• **What to produce**
Give the listing again exactly, skipping any pictures it holds.

• **Data for this exercise**
· · · · ·

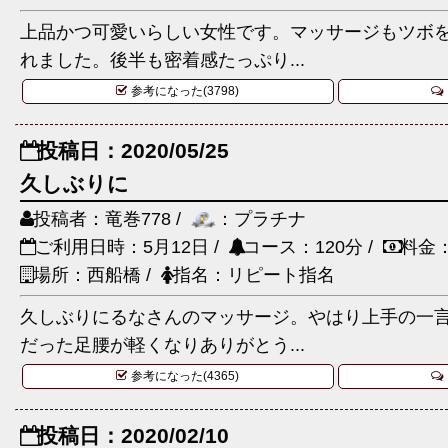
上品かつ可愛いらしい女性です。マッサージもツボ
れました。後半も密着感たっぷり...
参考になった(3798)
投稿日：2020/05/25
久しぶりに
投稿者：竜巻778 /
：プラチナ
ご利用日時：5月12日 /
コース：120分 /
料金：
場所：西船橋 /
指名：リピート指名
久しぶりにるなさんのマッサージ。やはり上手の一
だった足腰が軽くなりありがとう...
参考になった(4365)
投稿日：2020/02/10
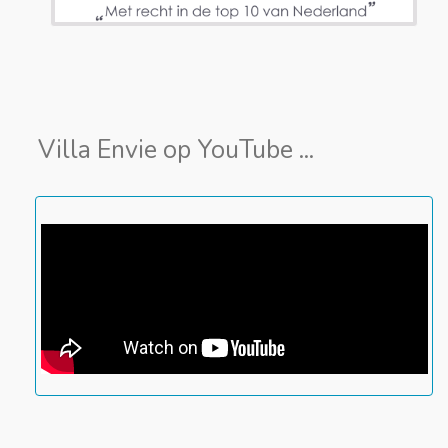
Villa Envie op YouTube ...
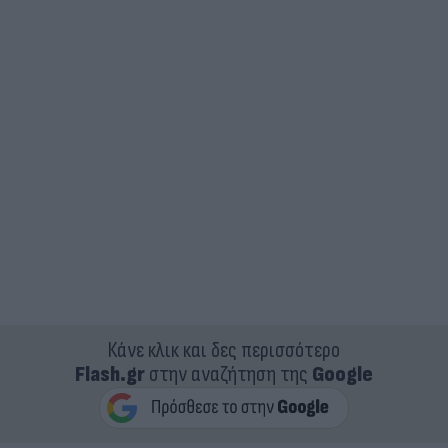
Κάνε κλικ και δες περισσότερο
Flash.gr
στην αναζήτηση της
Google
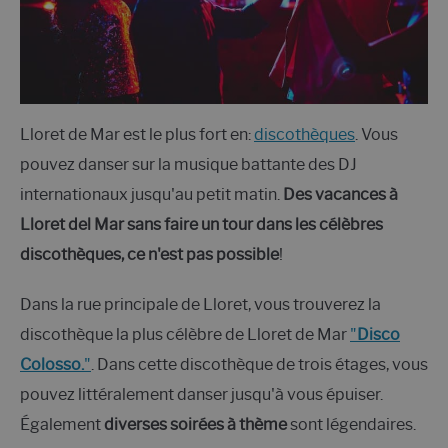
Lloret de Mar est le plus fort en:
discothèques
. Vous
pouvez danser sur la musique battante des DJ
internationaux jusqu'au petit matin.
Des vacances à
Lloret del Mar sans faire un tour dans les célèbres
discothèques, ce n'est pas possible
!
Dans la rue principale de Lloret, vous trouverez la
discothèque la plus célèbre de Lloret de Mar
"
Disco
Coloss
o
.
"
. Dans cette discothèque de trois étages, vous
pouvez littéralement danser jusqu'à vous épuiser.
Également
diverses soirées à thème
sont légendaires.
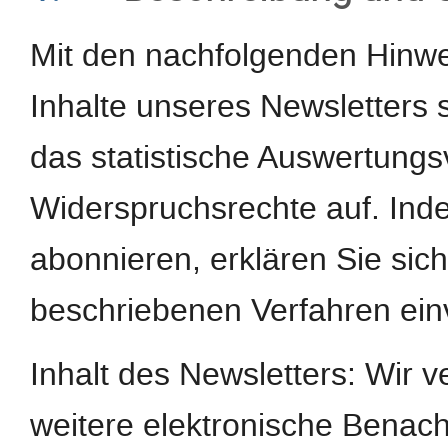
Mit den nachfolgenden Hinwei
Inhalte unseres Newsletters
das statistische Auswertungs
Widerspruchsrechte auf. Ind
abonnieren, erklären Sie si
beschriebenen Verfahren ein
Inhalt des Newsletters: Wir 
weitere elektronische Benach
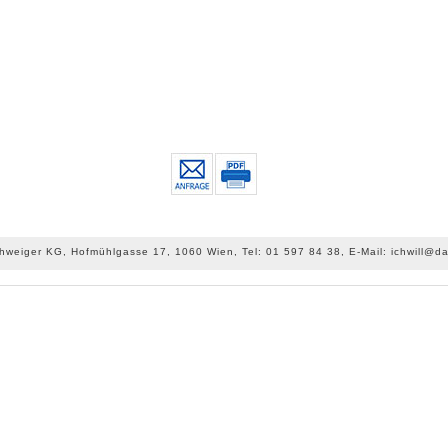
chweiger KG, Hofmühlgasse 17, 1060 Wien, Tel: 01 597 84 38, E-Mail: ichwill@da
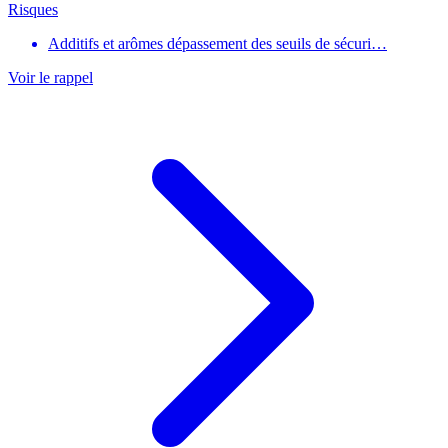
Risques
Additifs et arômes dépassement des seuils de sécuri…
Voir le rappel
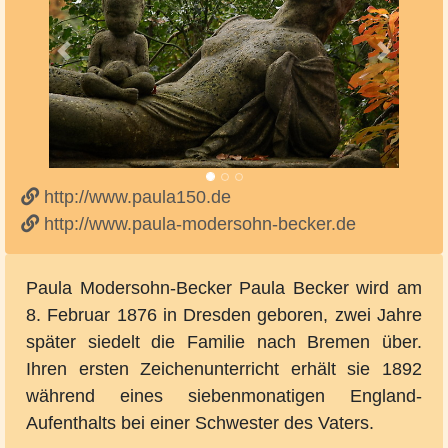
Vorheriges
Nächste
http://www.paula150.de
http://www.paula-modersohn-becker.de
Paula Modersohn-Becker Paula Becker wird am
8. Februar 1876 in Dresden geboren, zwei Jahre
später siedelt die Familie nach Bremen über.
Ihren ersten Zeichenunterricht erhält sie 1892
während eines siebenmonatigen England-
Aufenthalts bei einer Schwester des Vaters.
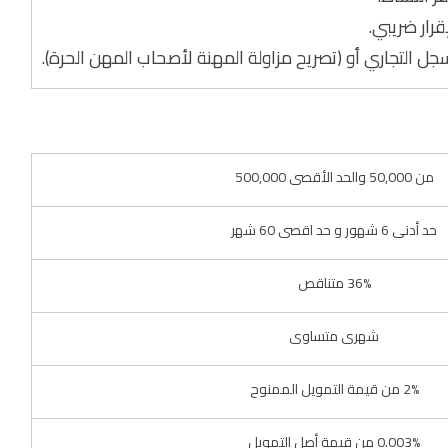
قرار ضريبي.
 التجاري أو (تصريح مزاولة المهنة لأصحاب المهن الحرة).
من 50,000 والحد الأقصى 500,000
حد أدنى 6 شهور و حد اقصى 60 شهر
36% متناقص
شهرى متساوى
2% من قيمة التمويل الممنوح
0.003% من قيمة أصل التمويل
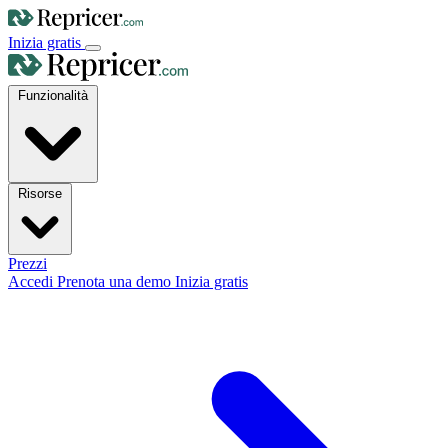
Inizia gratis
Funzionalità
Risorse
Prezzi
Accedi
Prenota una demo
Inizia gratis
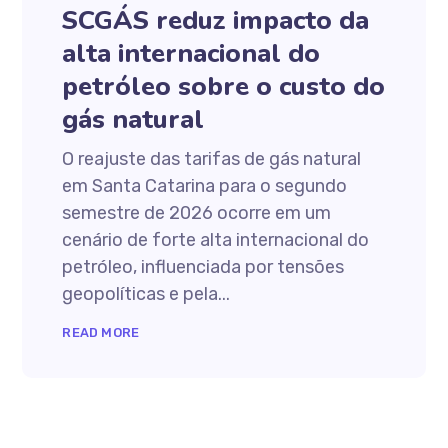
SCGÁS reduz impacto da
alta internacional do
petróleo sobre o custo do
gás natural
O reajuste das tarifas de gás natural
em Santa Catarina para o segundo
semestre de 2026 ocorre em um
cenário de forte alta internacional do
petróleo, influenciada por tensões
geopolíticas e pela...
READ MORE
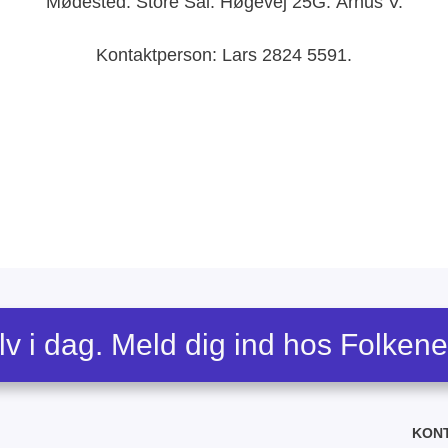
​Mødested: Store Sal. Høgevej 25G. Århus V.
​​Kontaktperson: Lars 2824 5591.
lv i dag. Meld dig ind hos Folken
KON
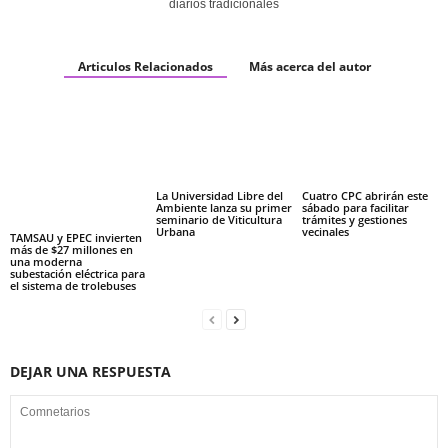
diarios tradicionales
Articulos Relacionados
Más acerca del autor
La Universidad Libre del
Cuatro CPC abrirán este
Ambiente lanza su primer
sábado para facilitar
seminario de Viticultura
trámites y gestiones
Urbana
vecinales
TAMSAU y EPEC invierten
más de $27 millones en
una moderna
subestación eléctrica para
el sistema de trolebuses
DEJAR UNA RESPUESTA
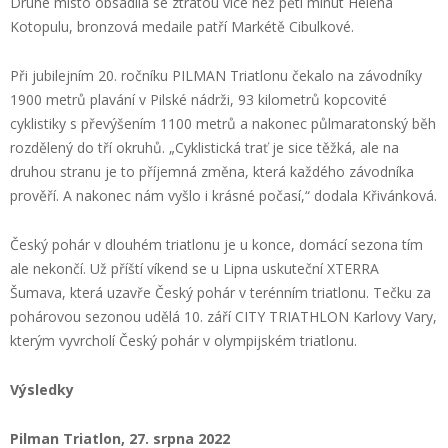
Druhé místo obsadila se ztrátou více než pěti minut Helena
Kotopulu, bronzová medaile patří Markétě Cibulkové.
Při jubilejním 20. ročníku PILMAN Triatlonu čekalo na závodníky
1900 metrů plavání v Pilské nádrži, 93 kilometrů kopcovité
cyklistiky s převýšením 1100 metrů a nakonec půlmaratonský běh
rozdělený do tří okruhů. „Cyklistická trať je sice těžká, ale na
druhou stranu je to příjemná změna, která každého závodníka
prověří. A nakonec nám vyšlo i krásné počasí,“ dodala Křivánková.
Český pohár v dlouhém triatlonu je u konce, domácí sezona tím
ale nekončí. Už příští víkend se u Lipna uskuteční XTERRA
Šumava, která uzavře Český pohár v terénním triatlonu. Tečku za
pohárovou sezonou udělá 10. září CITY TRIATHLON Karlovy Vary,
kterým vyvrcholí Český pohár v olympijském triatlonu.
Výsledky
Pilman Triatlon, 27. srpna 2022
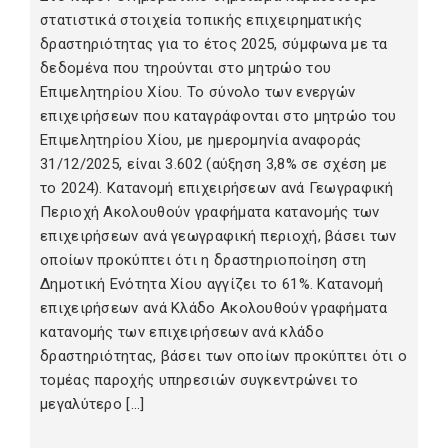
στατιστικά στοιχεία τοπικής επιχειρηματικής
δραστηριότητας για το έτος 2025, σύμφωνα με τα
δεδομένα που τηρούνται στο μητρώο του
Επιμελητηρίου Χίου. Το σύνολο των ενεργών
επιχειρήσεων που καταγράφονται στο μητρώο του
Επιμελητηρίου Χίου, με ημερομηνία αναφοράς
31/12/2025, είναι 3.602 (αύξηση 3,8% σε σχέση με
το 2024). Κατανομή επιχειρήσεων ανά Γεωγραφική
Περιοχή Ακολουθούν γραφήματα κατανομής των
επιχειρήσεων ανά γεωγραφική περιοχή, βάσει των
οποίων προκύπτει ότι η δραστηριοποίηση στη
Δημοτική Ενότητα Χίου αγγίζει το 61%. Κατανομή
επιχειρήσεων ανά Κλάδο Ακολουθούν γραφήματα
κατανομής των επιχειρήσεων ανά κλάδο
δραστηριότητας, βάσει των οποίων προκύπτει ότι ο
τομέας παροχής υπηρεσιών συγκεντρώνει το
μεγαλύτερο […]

· · · · ·

• **Your solution**
上品かつ可愛いらしい女性です。マッサージもツボ
れました。後半も密着感たっぷり...
参考になった(3798)
投稿日：2020/05/25
久しぶりに
投稿者：竜巻778 /
：プラチナ
ご利用日時：5月12日 /
コース：120分 /
料金：
場所：西船橋 /
指名：リピート指名
久しぶりにるなさんのマッサージ。やはり上手の一
だった足腰が軽くなりありがとう...
参考になった(4365)
投稿日：2020/02/10
Villa Envie op YouTube ...
Κάνε κλικ και δες περισσότερο
Flash.gr
στην αναζήτηση της
Google
Lloret de Mar est le plus fort en:
discothèques
. Vous
pouvez danser sur la musique battante des DJ
internationaux jusqu'au petit matin.
Des vacances à
Lloret del Mar sans faire un tour dans les célèbres
discothèques, ce n'est pas possible
!
Dans la rue principale de Lloret, vous trouverez la
discothèque la plus célèbre de Lloret de Mar
"
Disco
Coloss
o
.
"
. Dans cette discothèque de trois étages, vous
pouvez littéralement danser jusqu'à vous épuiser.
Également
diverses soirées à thème
sont légendaires.
Mit den nachfolgenden Hinwei
Inhalte unseres Newsletters
das statistische Auswertungs
Widerspruchsrechte auf. Ind
abonnieren, erklären Sie si
beschriebenen Verfahren ein
Inhalt des Newsletters: Wir 
weitere elektronische Benach
chweiger KG, Hofmühlgasse 17, 1060 Wien, Tel: 01 597 84 38, E-Mail: ichwill@da
Risques
Additifs et arômes dépassement des seuils de sécuri…
Voir le rappel
Vorheriges
Nächste
http://www.paula150.de
http://www.paula-modersohn-becker.de
Paula Modersohn-Becker Paula Becker wird am
8. Februar 1876 in Dresden geboren, zwei Jahre
später siedelt die Familie nach Bremen über.
Ihren ersten Zeichenunterricht erhält sie 1892
während eines siebenmonatigen England-
Aufenthalts bei einer Schwester des Vaters.
قرار ضريبي.
 التجاري أو (تصريح مزاولة المهنة لأصحاب المهن الحرة).
من 50,000 والحد الأقصى 500,000
حد أدنى 6 شهور و حد اقصى 60 شهر
36% متناقص
شهرى متساوى
2% من قيمة التمويل الممنوح
0.003% من قيمة أصل التمويل
Inizia gratis
Funzionalità
Risorse
Prezzi
Accedi
Prenota una demo
Inizia gratis
SCGÁS reduz impacto da
alta internacional do
petróleo sobre o custo do
gás natural
O reajuste das tarifas de gás natural
em Santa Catarina para o segundo
semestre de 2026 ocorre em um
cenário de forte alta internacional do
petróleo, influenciada por tensões
geopolíticas e pela...
READ MORE
​Mødested: Store Sal. Høgevej 25G. Århus V.
​​Kontaktperson: Lars 2824 5591.
lv i dag. Meld dig ind hos Folken
KON
diarios tradicionales
Articulos Relacionados
Más acerca del autor
La Universidad Libre del
Cuatro CPC abrirán este
Ambiente lanza su primer
sábado para facilitar
seminario de Viticultura
trámites y gestiones
Urbana
vecinales
TAMSAU y EPEC invierten
más de $27 millones en
una moderna
subestación eléctrica para
el sistema de trolebuses
DEJAR UNA RESPUESTA
Druhé místo obsadila se ztrátou více než pěti minut Helena
Kotopulu, bronzová medaile patří Markétě Cibulkové.
Při jubilejním 20. ročníku PILMAN Triatlonu čekalo na závodníky
1900 metrů plavání v Pilské nádrži, 93 kilometrů kopcovité
cyklistiky s převýšením 1100 metrů a nakonec půlmaratonský běh
rozdělený do tří okruhů. „Cyklistická trať je sice těžká, ale na
druhou stranu je to příjemná změna, která každého závodníka
prověří. A nakonec nám vyšlo i krásné počasí,“ dodala Křivánková.
Český pohár v dlouhém triatlonu je u konce, domácí sezona tím
ale nekončí. Už příští víkend se u Lipna uskuteční XTERRA
Šumava, která uzavře Český pohár v terénním triatlonu. Tečku za
pohárovou sezonou udělá 10. září CITY TRIATHLON Karlovy Vary,
kterým vyvrcholí Český pohár v olympijském triatlonu.
Výsledky
Pilman Triatlon, 27. srpna 2022
στατιστικά στοιχεία τοπικής επιχειρηματικής
δραστηριότητας για το έτος 2025, σύμφωνα με τα
δεδομένα που τηρούνται στο μητρώο του
Επιμελητηρίου Χίου. Το σύνολο των ενεργών
επιχειρήσεων που καταγράφονται στο μητρώο του
Επιμελητηρίου Χίου, με ημερομηνία αναφοράς
31/12/2025, είναι 3.602 (αύξηση 3,8% σε σχέση με
το 2024). Κατανομή επιχειρήσεων ανά Γεωγραφική
Περιοχή Ακολουθούν γραφήματα κατανομής των
επιχειρήσεων ανά γεωγραφική περιοχή, βάσει των
οποίων προκύπτει ότι η δραστηριοποίηση στη
Δημοτική Ενότητα Χίου αγγίζει το 61%. Κατανομή
επιχειρήσεων ανά Κλάδο Ακολουθούν γραφήματα
κατανομής των επιχειρήσεων ανά κλάδο
δραστηριότητας, βάσει των οποίων προκύπτει ότι ο
τομέας παροχής υπηρεσιών συγκεντρώνει το
μεγαλύτερο […]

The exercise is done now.